Your Complete Puppy Training Schedule 12 – 24 Weeks!
The next stage in your puppy’s, training and development comes from 14 to 24 weeks. You probably have been home for a few weeks. You’ve fallen into a bit of a routine, and now they’re ready to explore a little bit more, but teaching them how to interact with the world around them is all about your direction and helping them be successful.
In today’s video. I’m going to give you a few tips that you can use to work through this stage. I’m Steve, welcome back to McCann Dogs. Around 14 and 15 weeks is the time to really start exposing your puppy to new things in the world, but doing it in a manner that builds their confidence in you and the world around them.
A lot of puppies at this age can develop some fears of things that they may not have worried about before. It’s what they call a bit of a fear period. Now, in those situations, it’s all about building value and letting them get comfortable with the world around them.

*-*-*

◆ THE TASKS:
1/ List every puppy age, in weeks, that the puppy training text mentions.
2/ Pick up the puppy training text after its last sentence and keep going.

◆ INFORMATION SUPPLIED:
*-*-*

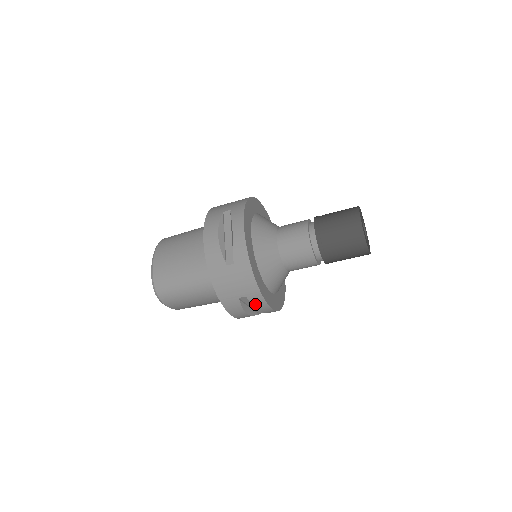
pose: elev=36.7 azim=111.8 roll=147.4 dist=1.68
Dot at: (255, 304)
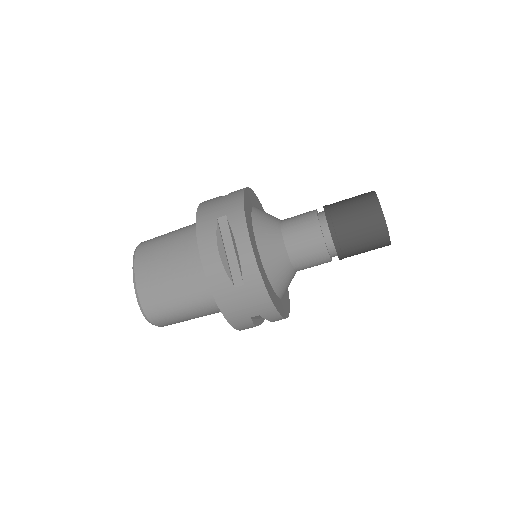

*-*-*

◆ RESPONSES TO THE EXERCISE:
1/ 12 weeks, 14 weeks, 15 weeks, 24 weeks

2/
We don’t want to flood them and force them into situations where they’re going to be a little over at faced, but by doing things at a distance, letting them observe the things that go by the front of your house.
It’s a great way to start to build that confidence that might start with some basic walking and spending some time teaching our dogs, how to walk on a loose leash. Don’t be surprised if your puppies at this age are still sleeping a lot after you do some training or have them out front that when you head back inside and pop them in their crate, that they do crash for a couple of hours.
You know, those little brains are working hard and they need that sleep time to grow and develop. This is also a fantastic time to start to teach your puppy how to respond to their name in the face of some very, very mild distractions.
You know, teaching us solid foundation on how to respond to their name starts right now in the more successful repetitions you get of that, the stronger their response is going to be. This is also a great time to spend some time handling your puppy.
Now, I don’t mean just giving them a little Pat, but I mean, having your hands on them, checking their ears, checking their paws, checking their tail, getting them comfortable with you, examining and doing different things throughout their life.
They are going to need to be handled by the vet or the groomer. So take some time to not only handle those body parts, but get them comfortable with you holding onto their collar and maybe tucking them into your side.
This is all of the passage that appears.